2024 is going to be a seminal year. Apart from The Africa Centre celebrating its 60th anniversary this year (more information on this below), three African countries will also be celebrating their sixth decade of existence as independent nations – Tanzania, Malawi, and Zambia. This year marks the 30th anniversary of African Remembrance Day. It is the 140th anniversary of the Berlin Conference, the consequential event behind the creation of modern African nation-states. 

One of the most significant milestones we will be celebrating is the 30th anniversary of South African freedom. Yes, it is 30 years ago this March that South Africans went to the polls in its first universally enfranchised elections, which culminated in the election of Nelson Mandela as President. It is therefore poignant that we entered this New Year with the seismic news that South Africa has applied to the International Court of Justice for Israel to be charged with genocide for its ongoing prosecution of war against Palestinians in Gaza

If any country in the world has the credibility and indeed, the moral authority to institute such proceedings, then it is the country that has most vividly lived through and emerged from the horrors of what they describe in the application as the enabling “…background of apartheid, expulsion, ethnic cleansing, annexation, occupation, discrimination, and the ongoing denial of the right of the right…to self-determination…”. The application makes for sobering reading

This application is a powerful statement of active memory and ethical leadership in an environment where many politicians and states have cowered from assuming responsibility for even describing what they are seeing.

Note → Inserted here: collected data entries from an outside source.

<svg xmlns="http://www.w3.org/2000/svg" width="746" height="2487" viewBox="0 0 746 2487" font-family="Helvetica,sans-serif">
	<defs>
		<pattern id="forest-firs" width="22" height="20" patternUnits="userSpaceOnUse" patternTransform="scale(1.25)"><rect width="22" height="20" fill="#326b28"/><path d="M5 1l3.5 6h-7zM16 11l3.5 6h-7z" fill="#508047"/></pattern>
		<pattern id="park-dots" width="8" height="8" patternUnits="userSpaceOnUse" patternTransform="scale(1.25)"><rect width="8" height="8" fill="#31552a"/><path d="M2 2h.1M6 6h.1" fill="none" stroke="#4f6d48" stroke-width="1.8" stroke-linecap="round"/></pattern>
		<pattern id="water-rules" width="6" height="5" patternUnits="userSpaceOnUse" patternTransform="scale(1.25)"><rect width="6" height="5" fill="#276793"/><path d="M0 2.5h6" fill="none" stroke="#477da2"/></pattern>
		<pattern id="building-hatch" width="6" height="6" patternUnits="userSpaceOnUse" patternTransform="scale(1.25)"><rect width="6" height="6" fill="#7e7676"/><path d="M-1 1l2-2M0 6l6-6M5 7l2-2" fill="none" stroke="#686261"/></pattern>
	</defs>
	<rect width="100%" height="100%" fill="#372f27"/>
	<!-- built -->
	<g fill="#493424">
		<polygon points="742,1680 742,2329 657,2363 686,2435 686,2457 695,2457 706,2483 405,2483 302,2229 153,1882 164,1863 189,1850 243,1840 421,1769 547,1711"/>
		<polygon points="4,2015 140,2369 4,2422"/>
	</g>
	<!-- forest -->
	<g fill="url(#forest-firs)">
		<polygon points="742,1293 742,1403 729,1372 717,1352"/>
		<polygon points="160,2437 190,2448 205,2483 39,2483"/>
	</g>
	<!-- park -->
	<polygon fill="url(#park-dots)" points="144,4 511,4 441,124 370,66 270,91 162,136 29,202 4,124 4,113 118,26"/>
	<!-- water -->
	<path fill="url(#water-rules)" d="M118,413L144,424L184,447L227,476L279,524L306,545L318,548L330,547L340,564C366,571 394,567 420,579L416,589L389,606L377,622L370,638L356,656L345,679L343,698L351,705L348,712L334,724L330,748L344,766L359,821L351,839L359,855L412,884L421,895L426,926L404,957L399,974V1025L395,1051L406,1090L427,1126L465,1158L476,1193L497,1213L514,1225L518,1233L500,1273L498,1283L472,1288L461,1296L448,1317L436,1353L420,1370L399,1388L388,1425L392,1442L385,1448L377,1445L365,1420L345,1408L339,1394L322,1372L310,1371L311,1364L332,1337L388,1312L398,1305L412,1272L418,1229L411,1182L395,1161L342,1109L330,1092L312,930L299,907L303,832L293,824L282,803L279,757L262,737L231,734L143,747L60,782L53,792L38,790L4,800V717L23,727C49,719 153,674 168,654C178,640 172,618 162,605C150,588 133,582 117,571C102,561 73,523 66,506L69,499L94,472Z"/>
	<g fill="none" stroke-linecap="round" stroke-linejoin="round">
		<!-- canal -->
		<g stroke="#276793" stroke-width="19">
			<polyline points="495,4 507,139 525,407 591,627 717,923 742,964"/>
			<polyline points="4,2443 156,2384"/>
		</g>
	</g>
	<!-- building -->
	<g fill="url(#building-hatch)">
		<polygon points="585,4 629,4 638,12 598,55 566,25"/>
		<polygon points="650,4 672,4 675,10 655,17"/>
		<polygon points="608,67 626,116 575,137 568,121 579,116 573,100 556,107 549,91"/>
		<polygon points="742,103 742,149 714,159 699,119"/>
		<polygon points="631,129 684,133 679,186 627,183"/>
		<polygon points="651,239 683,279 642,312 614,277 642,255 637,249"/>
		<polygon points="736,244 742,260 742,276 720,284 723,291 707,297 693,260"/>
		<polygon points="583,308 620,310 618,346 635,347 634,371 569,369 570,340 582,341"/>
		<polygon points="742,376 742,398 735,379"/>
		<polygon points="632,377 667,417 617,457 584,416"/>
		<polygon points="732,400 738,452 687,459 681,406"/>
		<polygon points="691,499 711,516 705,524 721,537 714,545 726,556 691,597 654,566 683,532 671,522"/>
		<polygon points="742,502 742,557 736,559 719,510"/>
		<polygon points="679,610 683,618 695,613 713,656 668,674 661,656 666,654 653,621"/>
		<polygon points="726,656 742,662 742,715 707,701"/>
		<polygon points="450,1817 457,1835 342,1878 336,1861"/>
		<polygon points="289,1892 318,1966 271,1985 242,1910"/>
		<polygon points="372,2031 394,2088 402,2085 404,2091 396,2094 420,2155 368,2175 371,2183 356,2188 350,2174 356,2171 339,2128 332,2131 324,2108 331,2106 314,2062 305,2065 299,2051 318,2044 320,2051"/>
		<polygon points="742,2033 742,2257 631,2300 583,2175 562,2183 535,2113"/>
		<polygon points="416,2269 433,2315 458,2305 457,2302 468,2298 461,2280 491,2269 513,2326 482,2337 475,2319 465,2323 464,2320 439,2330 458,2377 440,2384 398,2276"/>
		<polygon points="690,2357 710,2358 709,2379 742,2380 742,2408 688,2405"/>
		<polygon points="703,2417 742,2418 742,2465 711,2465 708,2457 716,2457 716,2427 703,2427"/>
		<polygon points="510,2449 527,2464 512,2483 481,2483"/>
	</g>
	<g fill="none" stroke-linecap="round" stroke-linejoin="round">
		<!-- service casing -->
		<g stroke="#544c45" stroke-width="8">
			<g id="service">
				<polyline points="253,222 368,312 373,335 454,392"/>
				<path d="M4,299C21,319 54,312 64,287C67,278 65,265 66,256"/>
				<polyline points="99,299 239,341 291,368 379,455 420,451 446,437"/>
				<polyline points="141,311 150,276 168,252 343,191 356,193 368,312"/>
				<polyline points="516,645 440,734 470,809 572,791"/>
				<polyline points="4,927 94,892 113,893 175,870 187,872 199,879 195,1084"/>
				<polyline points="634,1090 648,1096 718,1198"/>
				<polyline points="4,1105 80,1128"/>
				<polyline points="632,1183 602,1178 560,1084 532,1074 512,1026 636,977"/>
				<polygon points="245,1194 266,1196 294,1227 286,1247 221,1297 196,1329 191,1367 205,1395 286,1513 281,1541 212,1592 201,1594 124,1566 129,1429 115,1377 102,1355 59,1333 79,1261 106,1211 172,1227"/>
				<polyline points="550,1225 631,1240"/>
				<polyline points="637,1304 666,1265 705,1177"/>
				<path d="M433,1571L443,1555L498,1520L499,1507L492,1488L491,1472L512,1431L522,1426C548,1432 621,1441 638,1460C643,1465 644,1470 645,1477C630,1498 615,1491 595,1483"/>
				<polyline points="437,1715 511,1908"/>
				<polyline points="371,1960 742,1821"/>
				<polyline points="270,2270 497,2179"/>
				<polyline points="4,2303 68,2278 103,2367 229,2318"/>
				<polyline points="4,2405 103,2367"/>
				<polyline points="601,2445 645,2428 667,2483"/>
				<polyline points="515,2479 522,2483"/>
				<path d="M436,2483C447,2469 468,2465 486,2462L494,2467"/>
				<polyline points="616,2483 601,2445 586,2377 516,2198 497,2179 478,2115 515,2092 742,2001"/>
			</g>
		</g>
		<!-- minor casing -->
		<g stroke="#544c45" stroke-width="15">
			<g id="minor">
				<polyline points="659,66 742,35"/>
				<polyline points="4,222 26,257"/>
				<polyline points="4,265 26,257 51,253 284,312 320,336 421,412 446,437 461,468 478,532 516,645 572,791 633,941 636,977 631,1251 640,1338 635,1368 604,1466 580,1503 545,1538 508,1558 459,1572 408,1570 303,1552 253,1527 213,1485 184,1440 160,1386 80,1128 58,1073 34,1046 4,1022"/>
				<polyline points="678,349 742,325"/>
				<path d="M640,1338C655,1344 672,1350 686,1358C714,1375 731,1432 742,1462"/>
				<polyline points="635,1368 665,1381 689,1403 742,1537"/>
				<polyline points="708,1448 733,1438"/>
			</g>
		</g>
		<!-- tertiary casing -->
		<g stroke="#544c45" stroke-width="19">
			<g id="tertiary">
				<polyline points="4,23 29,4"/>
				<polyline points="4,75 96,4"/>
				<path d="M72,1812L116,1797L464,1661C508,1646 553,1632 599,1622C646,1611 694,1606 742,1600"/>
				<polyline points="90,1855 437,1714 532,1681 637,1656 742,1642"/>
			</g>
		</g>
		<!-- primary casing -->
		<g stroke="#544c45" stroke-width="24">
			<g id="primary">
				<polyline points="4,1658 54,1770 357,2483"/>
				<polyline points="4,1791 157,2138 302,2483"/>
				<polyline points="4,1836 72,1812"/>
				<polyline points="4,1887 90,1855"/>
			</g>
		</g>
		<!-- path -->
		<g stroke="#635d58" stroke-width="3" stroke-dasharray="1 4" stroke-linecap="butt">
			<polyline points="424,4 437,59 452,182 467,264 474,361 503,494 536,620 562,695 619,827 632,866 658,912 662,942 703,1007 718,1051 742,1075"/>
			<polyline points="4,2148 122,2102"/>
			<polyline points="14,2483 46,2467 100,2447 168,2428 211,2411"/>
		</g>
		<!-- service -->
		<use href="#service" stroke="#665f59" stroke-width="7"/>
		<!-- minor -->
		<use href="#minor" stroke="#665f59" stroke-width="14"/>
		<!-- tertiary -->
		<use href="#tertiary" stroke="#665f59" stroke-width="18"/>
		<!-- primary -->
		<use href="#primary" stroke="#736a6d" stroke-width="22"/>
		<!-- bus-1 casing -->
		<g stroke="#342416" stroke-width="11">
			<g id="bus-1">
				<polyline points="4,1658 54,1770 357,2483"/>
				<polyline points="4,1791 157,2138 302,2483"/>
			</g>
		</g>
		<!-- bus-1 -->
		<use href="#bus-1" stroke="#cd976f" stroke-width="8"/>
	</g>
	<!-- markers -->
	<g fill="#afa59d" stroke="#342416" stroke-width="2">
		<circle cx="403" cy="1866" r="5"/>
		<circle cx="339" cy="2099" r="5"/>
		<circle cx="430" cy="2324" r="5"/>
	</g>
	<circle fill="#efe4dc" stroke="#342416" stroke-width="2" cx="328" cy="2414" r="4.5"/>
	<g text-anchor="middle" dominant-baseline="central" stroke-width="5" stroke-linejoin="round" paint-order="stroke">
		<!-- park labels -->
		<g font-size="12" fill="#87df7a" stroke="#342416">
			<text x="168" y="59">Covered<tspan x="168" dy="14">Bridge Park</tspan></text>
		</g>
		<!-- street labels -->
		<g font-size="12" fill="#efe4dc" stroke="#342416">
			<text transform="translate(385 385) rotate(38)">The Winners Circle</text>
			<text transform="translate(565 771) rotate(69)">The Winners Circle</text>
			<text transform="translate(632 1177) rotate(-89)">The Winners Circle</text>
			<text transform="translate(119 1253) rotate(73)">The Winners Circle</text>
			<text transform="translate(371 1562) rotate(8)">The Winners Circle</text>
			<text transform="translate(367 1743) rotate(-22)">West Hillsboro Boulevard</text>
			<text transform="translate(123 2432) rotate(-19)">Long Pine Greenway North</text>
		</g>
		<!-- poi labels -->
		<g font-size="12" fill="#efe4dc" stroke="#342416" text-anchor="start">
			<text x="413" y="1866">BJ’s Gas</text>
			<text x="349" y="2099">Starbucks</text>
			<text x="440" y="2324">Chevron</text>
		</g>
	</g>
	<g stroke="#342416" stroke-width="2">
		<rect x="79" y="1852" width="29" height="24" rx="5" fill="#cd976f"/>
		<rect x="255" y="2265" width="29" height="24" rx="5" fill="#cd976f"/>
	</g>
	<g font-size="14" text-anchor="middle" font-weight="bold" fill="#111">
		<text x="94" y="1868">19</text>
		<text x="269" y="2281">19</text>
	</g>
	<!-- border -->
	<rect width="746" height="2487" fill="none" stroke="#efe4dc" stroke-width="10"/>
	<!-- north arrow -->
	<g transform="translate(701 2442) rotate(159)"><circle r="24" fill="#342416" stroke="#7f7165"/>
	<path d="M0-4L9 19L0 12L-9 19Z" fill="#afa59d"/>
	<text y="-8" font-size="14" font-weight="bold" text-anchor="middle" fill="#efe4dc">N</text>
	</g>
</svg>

South Africa is reminding the world of the lessons that history has taught us that we continuously refuse to heed – burying our heads in the sand in moments of injustice diminishes us all. In the words of Nelson Mandela, we are not free until we are all free. It will be interesting to see if other countries line up alongside South Africa in these proceedings. For now, we acknowledge their efforts in the eternal exhortation of their battle for freedom from oppression – AMANDLA!

Zambia celebrating its 60th anniversary this year is especially poignant for us at The Africa Centre, as their first democratically elected President, Kenneth Kaunda, officiated at the launch of our organisation in London, in November 1964. 

We have been putting together a programme of events for 2024 – there will be more information on this coming out in a special edition of the newsletter in a fortnight, so please look out for it. We are very excited about what the year will bring, we look forward to everyone joining us at the various events that we will be holding, hosting, and working in partnership to present and facilitate. 

Happy New Year to Everyone! May 2024 bring us all good fortune, love, light, laughter, and magical memories, Ase.

Olu Alake

CHIEF EXECUTIVE OFFICER


My Cultural Moment of the Month: AFCON 2023 is here! Good luck to all competing nations and well done to the hosts, Ivory Coast for putting on what will be an awesome event. We are turning our building into a typical African football viewing centre for the duration of the tournament – do drop in for the closest experience to being in Lagos, Lusaka, Lilongwe, or Algiers that you will get without getting on a plane!

What I’m Reading: ‘Rumba on the River: A History of the Popular Music of the Two Congos’ by Gary Stewart – in preparation for the work that we will be doing in organising a Congolese Soukous Fest later in the year. In the meantime, you have a chance to watch them live at the Centre on 26th January.

‘It is the support of a collection of hands that makes one beat the chest confidently, a lone hand cannot lift a heavy load onto the head’ – Yoruba saying (roughly translated).